> **What you have to do**
Below are the records. Restate word for word every line from the one that contains "X314Y1722D02*" through the final line, both included.

Text-based design files
--------------------------------------------------

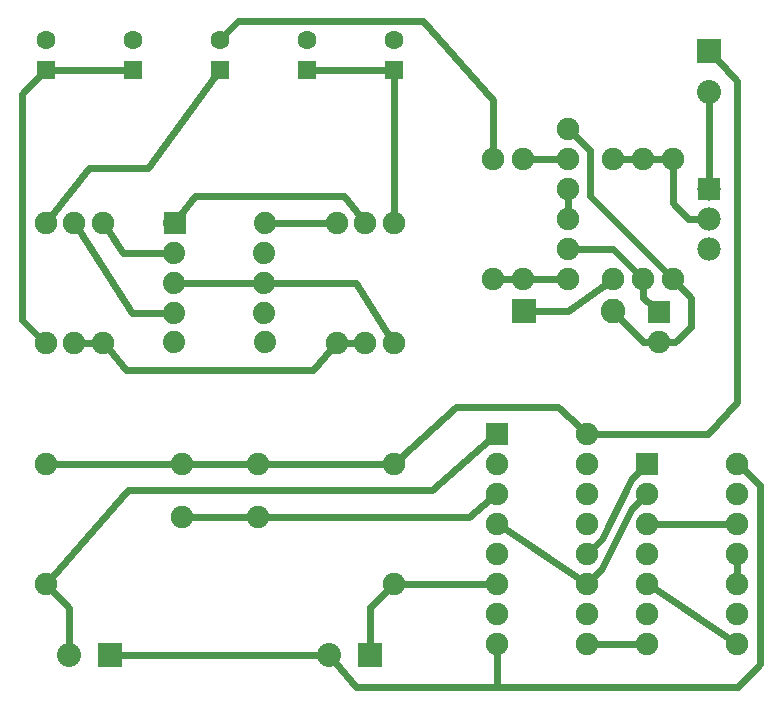
<source format=gtl>
G04 MADE WITH FRITZING*
G04 WWW.FRITZING.ORG*
G04 DOUBLE SIDED*
G04 HOLES PLATED*
G04 CONTOUR ON CENTER OF CONTOUR VECTOR*
%ASAXBY*%
%FSLAX23Y23*%
%MOIN*%
%OFA0B0*%
%SFA1.0B1.0*%
%ADD10C,0.075000*%
%ADD11C,0.082000*%
%ADD12C,0.078000*%
%ADD13C,0.074000*%
%ADD14C,0.062992*%
%ADD15C,0.080000*%
%ADD16R,0.082000X0.082000*%
%ADD17R,0.075000X0.075000*%
%ADD18R,0.078000X0.078000*%
%ADD19R,0.074000X0.074000*%
%ADD20R,0.062992X0.062992*%
%ADD21R,0.080000X0.080000*%
%ADD22C,0.024000*%
%LNCOPPER1*%
G90*
G70*
G54D10*
X1456Y496D03*
X1456Y896D03*
X297Y496D03*
X297Y896D03*
X1456Y1299D03*
X1456Y1699D03*
X296Y1299D03*
X296Y1699D03*
X1788Y1913D03*
X1788Y1513D03*
X2187Y1913D03*
X2187Y1513D03*
X2387Y1913D03*
X2387Y1513D03*
X1888Y1513D03*
X1888Y1913D03*
X2288Y1913D03*
X2288Y1513D03*
G54D11*
X1890Y1406D03*
X2188Y1406D03*
G54D10*
X2300Y896D03*
X2600Y896D03*
X2300Y796D03*
X2600Y796D03*
X2300Y696D03*
X2600Y696D03*
X2300Y596D03*
X2600Y596D03*
X2300Y496D03*
X2600Y496D03*
X2300Y396D03*
X2600Y396D03*
X2300Y296D03*
X2600Y296D03*
X1800Y996D03*
X2100Y996D03*
X1800Y896D03*
X2100Y896D03*
X1800Y796D03*
X2100Y796D03*
X1800Y696D03*
X2100Y696D03*
X1800Y596D03*
X2100Y596D03*
X1800Y496D03*
X2100Y496D03*
X1800Y396D03*
X2100Y396D03*
X1800Y296D03*
X2100Y296D03*
X2037Y1513D03*
X2037Y1613D03*
X2037Y1713D03*
X2038Y2013D03*
X2038Y1913D03*
X2038Y1813D03*
X2340Y1401D03*
X2340Y1301D03*
G54D12*
X2508Y1811D03*
X2508Y1711D03*
X2508Y1611D03*
G54D13*
X725Y1699D03*
X725Y1599D03*
X725Y1499D03*
X725Y1399D03*
X725Y1300D03*
X1026Y1300D03*
X1025Y1399D03*
X1025Y1499D03*
X1025Y1599D03*
X1026Y1699D03*
G54D10*
X1362Y1299D03*
X1362Y1699D03*
X488Y1299D03*
X488Y1699D03*
X392Y1299D03*
X392Y1699D03*
X1267Y1299D03*
X1267Y1699D03*
G54D14*
X1457Y2208D03*
X1457Y2307D03*
X1167Y2208D03*
X1167Y2307D03*
X877Y2208D03*
X877Y2307D03*
X587Y2208D03*
X587Y2307D03*
X297Y2208D03*
X297Y2307D03*
G54D10*
X1005Y719D03*
X749Y719D03*
X1005Y896D03*
X749Y896D03*
G54D15*
X1378Y258D03*
X1240Y258D03*
X511Y258D03*
X374Y258D03*
X2508Y2272D03*
X2508Y2134D03*
G54D16*
X1889Y1406D03*
G54D17*
X2300Y896D03*
X1800Y996D03*
X2340Y1401D03*
G54D18*
X2508Y1811D03*
G54D19*
X726Y1698D03*
G54D20*
X1457Y2208D03*
X1167Y2208D03*
X877Y2208D03*
X587Y2208D03*
X297Y2208D03*
G54D21*
X1378Y258D03*
X511Y258D03*
X2508Y2272D03*
G54D22*
X794Y1789D02*
X1290Y1789D01*
D02*
X1290Y1789D02*
X1344Y1722D01*
D02*
X744Y1724D02*
X794Y1789D01*
D02*
X694Y1599D02*
X553Y1599D01*
D02*
X553Y1599D02*
X504Y1675D01*
D02*
X583Y1399D02*
X407Y1675D01*
D02*
X694Y1399D02*
X583Y1399D01*
D02*
X1239Y1699D02*
X1057Y1699D01*
D02*
X994Y1499D02*
X756Y1499D01*
D02*
X1427Y896D02*
X1034Y896D01*
D02*
X2504Y996D02*
X2600Y1100D01*
D02*
X2129Y996D02*
X2504Y996D01*
D02*
X2600Y1100D02*
X2600Y2171D01*
D02*
X2600Y2171D02*
X2529Y2249D01*
D02*
X2272Y296D02*
X2129Y296D01*
D02*
X2037Y1741D02*
X2038Y1784D01*
D02*
X977Y896D02*
X778Y896D01*
D02*
X977Y719D02*
X778Y719D01*
D02*
X1457Y2182D02*
X1456Y1728D01*
D02*
X1194Y2208D02*
X1430Y2208D01*
D02*
X218Y2129D02*
X218Y1374D01*
D02*
X218Y1374D02*
X275Y1319D01*
D02*
X278Y2190D02*
X218Y2129D01*
D02*
X324Y2208D02*
X560Y2208D01*
D02*
X1788Y2109D02*
X1788Y1942D01*
D02*
X1553Y2373D02*
X1788Y2109D01*
D02*
X936Y2373D02*
X1553Y2373D01*
D02*
X895Y2327D02*
X936Y2373D01*
D02*
X1859Y1513D02*
X1816Y1513D01*
D02*
X1917Y1513D02*
X2008Y1513D01*
D02*
X1922Y1406D02*
X2037Y1406D01*
D02*
X2037Y1406D02*
X2164Y1496D01*
D02*
X1706Y719D02*
X1034Y719D01*
D02*
X1778Y778D02*
X1706Y719D01*
D02*
X2394Y1301D02*
X2447Y1351D01*
D02*
X2447Y1449D02*
X2407Y1492D01*
D02*
X2447Y1351D02*
X2447Y1449D01*
D02*
X2369Y1301D02*
X2394Y1301D01*
D02*
X2112Y1941D02*
X2058Y1993D01*
D02*
X2367Y1533D02*
X2112Y1789D01*
D02*
X2112Y1789D02*
X2112Y1941D01*
D02*
X2210Y1383D02*
X2287Y1301D01*
D02*
X2287Y1301D02*
X2312Y1301D01*
D02*
X2009Y1913D02*
X1917Y1913D01*
D02*
X2066Y1613D02*
X2187Y1613D01*
D02*
X2187Y1613D02*
X2268Y1533D01*
D02*
X2288Y1448D02*
X2319Y1420D01*
D02*
X2288Y1484D02*
X2288Y1448D01*
D02*
X2508Y1841D02*
X2508Y2103D01*
D02*
X2329Y696D02*
X2572Y696D01*
D02*
X2600Y525D02*
X2600Y567D01*
D02*
X1334Y1299D02*
X1296Y1299D01*
D02*
X506Y1277D02*
X563Y1207D01*
D02*
X1187Y1207D02*
X1248Y1277D01*
D02*
X563Y1207D02*
X1187Y1207D01*
D02*
X459Y1299D02*
X420Y1299D01*
D02*
X2324Y480D02*
X2576Y312D01*
D02*
X2250Y847D02*
X2280Y876D01*
D02*
X2150Y646D02*
X2250Y847D01*
D02*
X2120Y616D02*
X2150Y646D01*
D02*
X2150Y547D02*
X2250Y747D01*
D02*
X2250Y747D02*
X2280Y776D01*
D02*
X2120Y516D02*
X2150Y547D01*
D02*
X2076Y512D02*
X1824Y680D01*
D02*
X1378Y290D02*
X1378Y419D01*
D02*
X1378Y419D02*
X1436Y476D01*
D02*
X1771Y496D02*
X1485Y496D01*
D02*
X1583Y808D02*
X1778Y977D01*
D02*
X569Y808D02*
X1583Y808D01*
D02*
X316Y518D02*
X569Y808D01*
D02*
X317Y476D02*
X374Y415D01*
D02*
X374Y415D02*
X374Y289D01*
D02*
X2259Y1913D02*
X2216Y1913D01*
D02*
X2316Y1913D02*
X2359Y1913D01*
D02*
X2387Y1764D02*
X2438Y1711D01*
D02*
X2438Y1711D02*
X2478Y1711D01*
D02*
X2387Y1884D02*
X2387Y1764D01*
D02*
X1330Y1499D02*
X1057Y1499D01*
D02*
X1441Y1323D02*
X1330Y1499D01*
D02*
X1800Y153D02*
X2603Y153D01*
D02*
X2603Y153D02*
X2676Y229D01*
D02*
X1800Y268D02*
X1800Y153D01*
D02*
X2676Y229D02*
X2676Y826D01*
D02*
X2676Y826D02*
X2621Y877D01*
D02*
X1800Y153D02*
X1330Y153D01*
D02*
X1330Y153D02*
X1260Y235D01*
D02*
X1800Y268D02*
X1800Y153D01*
D02*
X543Y258D02*
X1209Y258D01*
D02*
X721Y896D02*
X325Y896D01*
D02*
X1663Y1084D02*
X2003Y1084D01*
D02*
X1477Y916D02*
X1663Y1084D01*
D02*
X2003Y1084D02*
X2079Y1015D01*
D02*
X439Y1883D02*
X638Y1883D01*
D02*
X638Y1883D02*
X861Y2187D01*
D02*
X314Y1722D02*
X439Y1883D01*
G04 End of Copper1*
M02*
</source>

--------------------------------------------------

> **Exercise result**
X314Y1722D02*
X439Y1883D01*
G04 End of Copper1*
M02*
</source>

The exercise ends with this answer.